Thommy Bayer: Einer fehlt, Piper Verlag, München 2024, 176 Seiten, €24,00, 978-3-492-07045-4

„Wenn sie zusammen sind, dann wie Familie, vertraut und unkompliziert, man kennt sich und man liebt sich und man lässt die gemeinsame Geschichte dort, wo sie hingehört, in der eigenen Erinnerung. Zu erklären gibt es nichts mehr. Es ist wie es ist.“

Seit gut fünfzig Jahren sind sie Freunde: Paul, der als Lektor in München tätig war, Georg, erfolgreicher Maler und nun Professor an der Wiener Akademie und Schubert, gefragter Komponist für Filmmusiken. Gut situiert genießt Paul noch nicht so richtig sein Rentnerdasein, aus dem er plötzlich herausgerissen wird. Schubert meldet sich und erzählt, dass Georgs Frau Malin gestorben ist. In der Freundesrunde spielte eher Carolin, die Psychologin eine große Rolle. War sie zuerst Pauls große Liebe, so verließ sie ihn und folgte dem charismatischen wie begabten Georg nach Hamburg. Seit Jahren lebt sie nun kinderlos mit dem kreativen Schubert zusammen, zuerst in Berlin-Charlottenburg und nun in einem Haus in Brandenburg. Nach Carolin kam Georg mit Malin zusammen, die sich nie für seine Freunde, auch wenn diese sich um sie bemühten, interessierte. In einer eher herablassenden, schnippischen Art behandelte sie auch Georg. Wie diese Ehe funktionierte, bleibt für alle ein Rätsel. Emotional sind Paul und Schubert kaum involviert als sie vom Tod Malins hören, besorgt sind sie eher um Georg, der weder telefonisch noch über die sozialen Medien erreichbar ist. Möglicherweise tut er sich etwas an, glauben die Freunde und beschließen, dass sie Georg in Wien aufsuchen müssen, um ihm beizustehen. Auf der Autofahrt Richtung Wien erinnert sich Paul, wie er mit fünfzehn Jahren in einem Internat an der Nordsee Georg kennengelernt hat. Auf ihrer gemeinsamen Fahrt nach Rom Jahre später gabeln sie Schubert auf und verbringen mit ihm eher die Tage in Florenz. Sie werden sozusagen Freunde fürs Leben und überstehen auch mit Kontaktpausen ihre Kontroversen, bedingt durch ihre Beziehungen zu Carolin. Alle stehen auf der Sonnenseite, sind finanziell nie in Schwierigkeiten, lieben Italien und werden zusammen älter. Gemeinsame Treffen finden zum größten Teil ohne Malin, die nun alle Freunde ablehnen, statt. Als Malin und Georg dann Eltern werden, kümmern sich, ohne Einwände der Mutter, Carolin und Schubert besonders in den Ferien gern um Ellen, die alle in ihr Herz schließen.
Kaum in Wien angekommen, wird klar, dass Georg weder in seiner Wohnung noch im Atelier anzutreffen ist. Nicht mal Ellen ahnt, wo der Vater sein könnte. Eine neue Spur führt Paul und Schubert nach Ligurien.

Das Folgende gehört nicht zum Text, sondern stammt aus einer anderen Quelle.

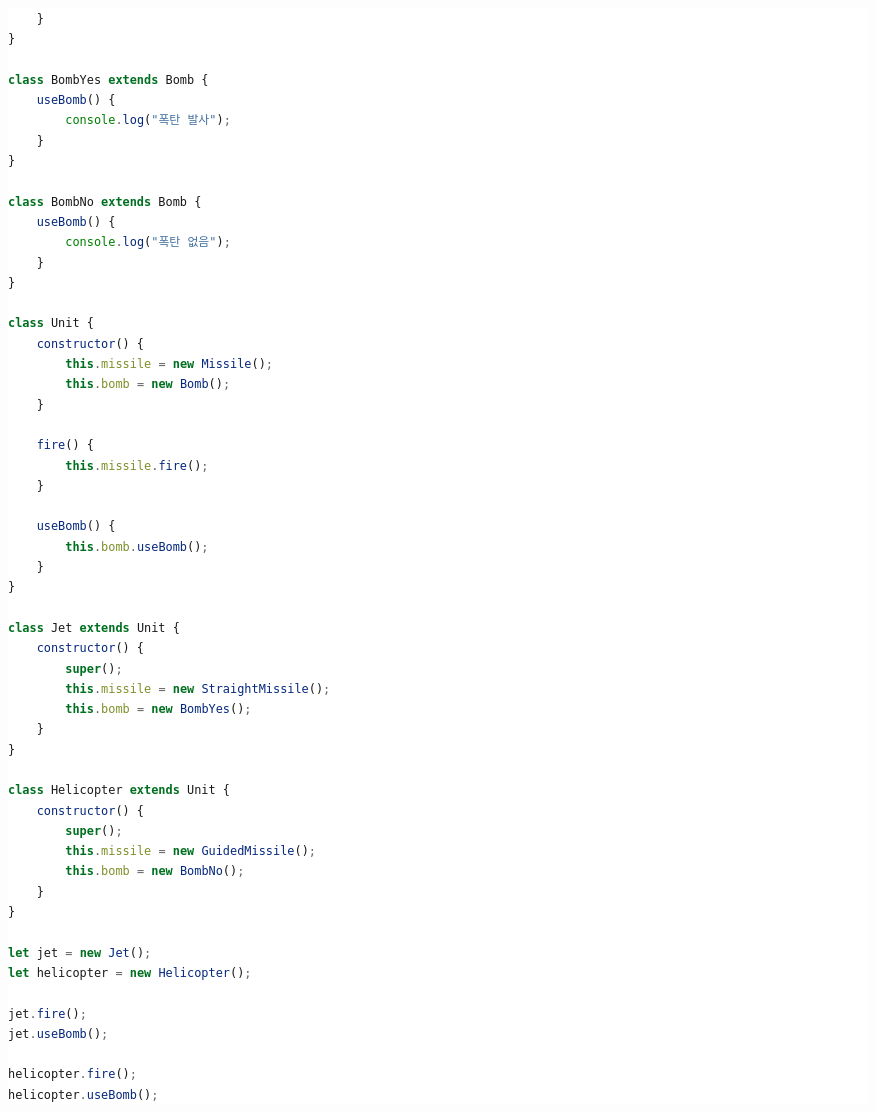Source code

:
 ```jsx
    }
}

class BombYes extends Bomb {
    useBomb() {
        console.log("폭탄 발사");
    }
}

class BombNo extends Bomb {
    useBomb() {
        console.log("폭탄 없음");
    }
}

class Unit {
    constructor() {
        this.missile = new Missile();
        this.bomb = new Bomb();
    }

    fire() {
        this.missile.fire();
    }

    useBomb() {
        this.bomb.useBomb();
    }
}

class Jet extends Unit {
    constructor() {
        super();
        this.missile = new StraightMissile();
        this.bomb = new BombYes();
    }
}

class Helicopter extends Unit {
    constructor() {
        super();
        this.missile = new GuidedMissile();
        this.bomb = new BombNo();
    }
}

let jet = new Jet();
let helicopter = new Helicopter();

jet.fire();
jet.useBomb();

helicopter.fire();
helicopter.useBomb();
```
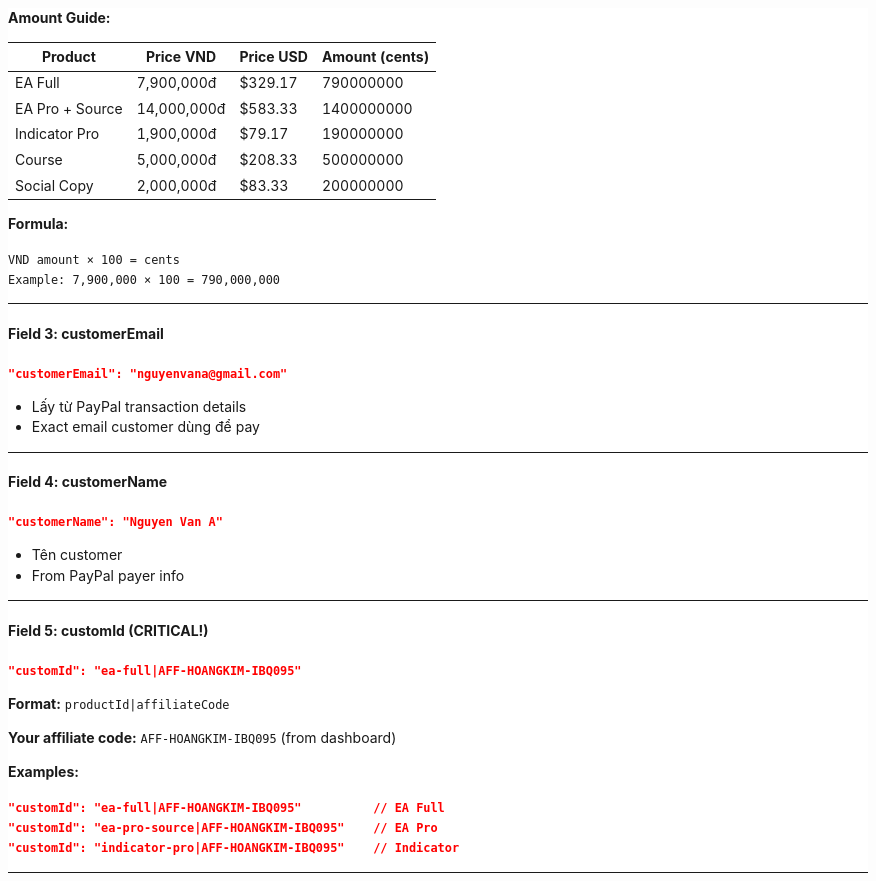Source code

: **Amount Guide:**

| Product | Price VND | Price USD | Amount (cents) |
|---------|-----------|-----------|----------------|
| EA Full | 7,900,000đ | $329.17 | 790000000 |
| EA Pro + Source | 14,000,000đ | $583.33 | 1400000000 |
| Indicator Pro | 1,900,000đ | $79.17 | 190000000 |
| Course | 5,000,000đ | $208.33 | 500000000 |
| Social Copy | 2,000,000đ | $83.33 | 200000000 |

**Formula:**
```
VND amount × 100 = cents
Example: 7,900,000 × 100 = 790,000,000
```

---

#### **Field 3: customerEmail**
```json
"customerEmail": "nguyenvana@gmail.com"
```
- Lấy từ PayPal transaction details
- Exact email customer dùng để pay

---

#### **Field 4: customerName**
```json
"customerName": "Nguyen Van A"
```
- Tên customer
- From PayPal payer info

---

#### **Field 5: customId** (CRITICAL!)
```json
"customId": "ea-full|AFF-HOANGKIM-IBQ095"
```

**Format:** `productId|affiliateCode`

**Your affiliate code:** `AFF-HOANGKIM-IBQ095` (from dashboard)

**Examples:**
```json
"customId": "ea-full|AFF-HOANGKIM-IBQ095"          // EA Full
"customId": "ea-pro-source|AFF-HOANGKIM-IBQ095"    // EA Pro
"customId": "indicator-pro|AFF-HOANGKIM-IBQ095"    // Indicator
```

---
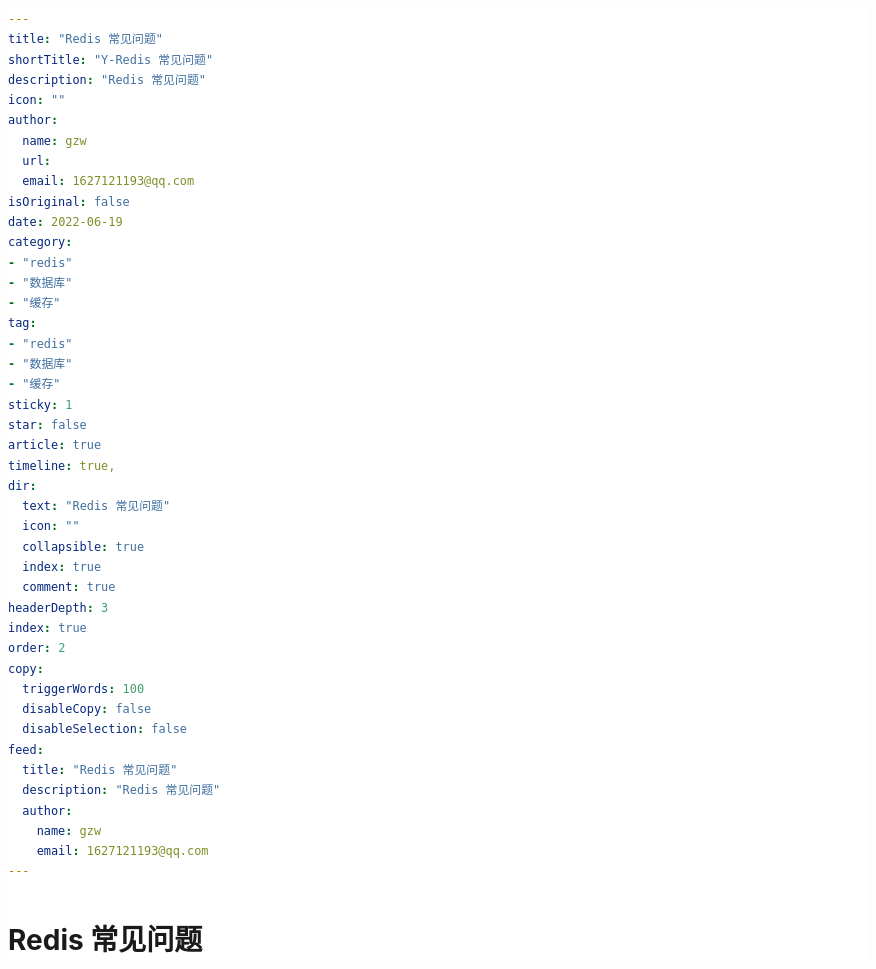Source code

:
 ```yaml
---
title: "Redis 常见问题"
shortTitle: "Y-Redis 常见问题"
description: "Redis 常见问题"
icon: ""
author: 
  name: gzw
  url: 
  email: 1627121193@qq.com
isOriginal: false
date: 2022-06-19
category: 
- "redis"
- "数据库"
- "缓存"
tag:
- "redis"
- "数据库"
- "缓存"
sticky: 1
star: false
article: true
timeline: true,
dir:
  text: "Redis 常见问题"
  icon: ""
  collapsible: true
  index: true
  comment: true
headerDepth: 3
index: true
order: 2
copy:
  triggerWords: 100
  disableCopy: false
  disableSelection: false
feed:
  title: "Redis 常见问题"
  description: "Redis 常见问题"
  author:
    name: gzw
    email: 1627121193@qq.com
---
```






# Redis 常见问题
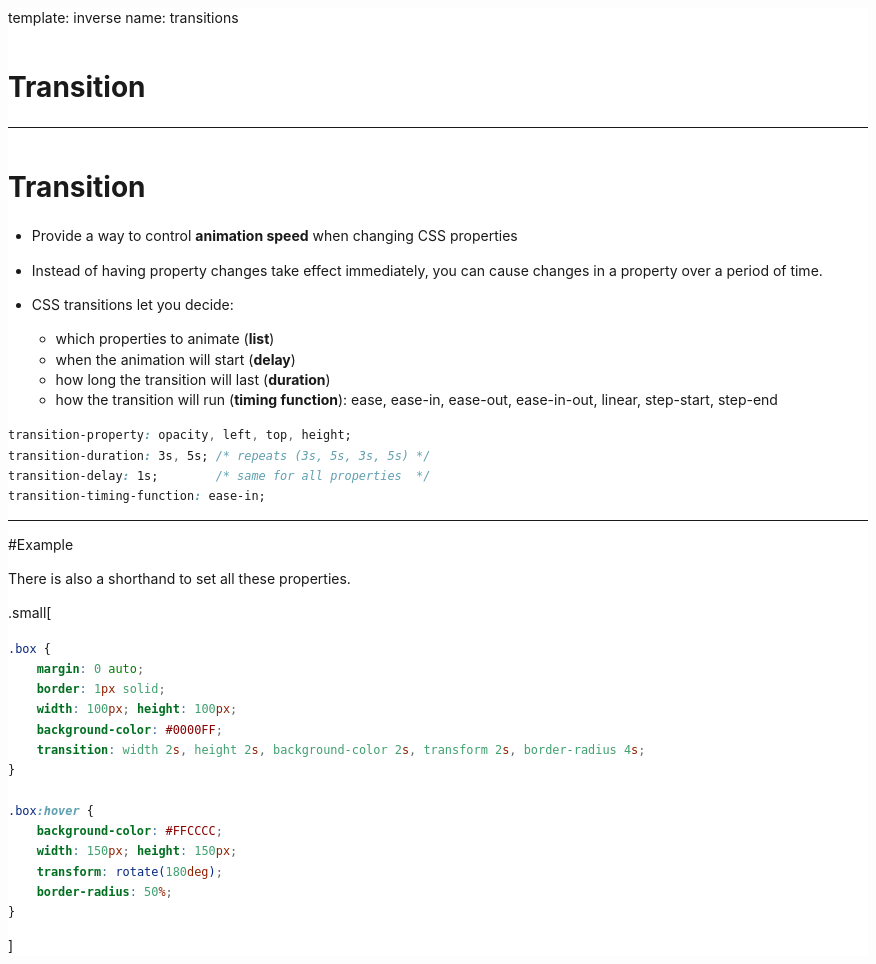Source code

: 
template: inverse
name: transitions
# Transition

---

# Transition

* Provide a way to control **animation speed** when changing CSS properties

* Instead of having property changes take effect immediately, you can cause changes in a property over a period of time.

* CSS transitions let you decide:
  * which properties to animate (**list**)
  * when the animation will start (**delay**)
  * how long the transition will last (**duration**)
  * how the transition will run (**timing function**): ease, ease-in, ease-out, ease-in-out, linear, step-start, step-end


```css
transition-property: opacity, left, top, height;
transition-duration: 3s, 5s; /* repeats (3s, 5s, 3s, 5s) */
transition-delay: 1s;        /* same for all properties  */
transition-timing-function: ease-in;
```

---

#Example

There is also a shorthand to set all these properties.

.small[
```css
.box {
    margin: 0 auto;
    border: 1px solid;
    width: 100px; height: 100px;
    background-color: #0000FF;
    transition: width 2s, height 2s, background-color 2s, transform 2s, border-radius 4s;
}

.box:hover {
    background-color: #FFCCCC;
    width: 150px; height: 150px;
    transform: rotate(180deg);
    border-radius: 50%;
}
```
]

Thommy Bayer erzählt in ruhigen Gedankenströmen von der Kraft einer Freundschaft. Paul, Georg und Schubert haben sich nie aus den Augen verloren und ihre Sorge umeinander ist ehrlich. Und natürlich dreht sich zumindest für Paul auch alles um den wohl letzten Lebensabschnitt, mit dem er noch hadert. Liegen nun alle Bücher, die er schon immer lesen wollte auf seinem Tisch, so hat er noch keines in die Hand genommen. Versöhnlich endet dieser schmale Roman, der die Lesenden auf eine Zeitreise mitnimmt und in einen Lebensabschnitt, der von Abschieden geprägt sein wird, aber auch von neuen Entdeckungen.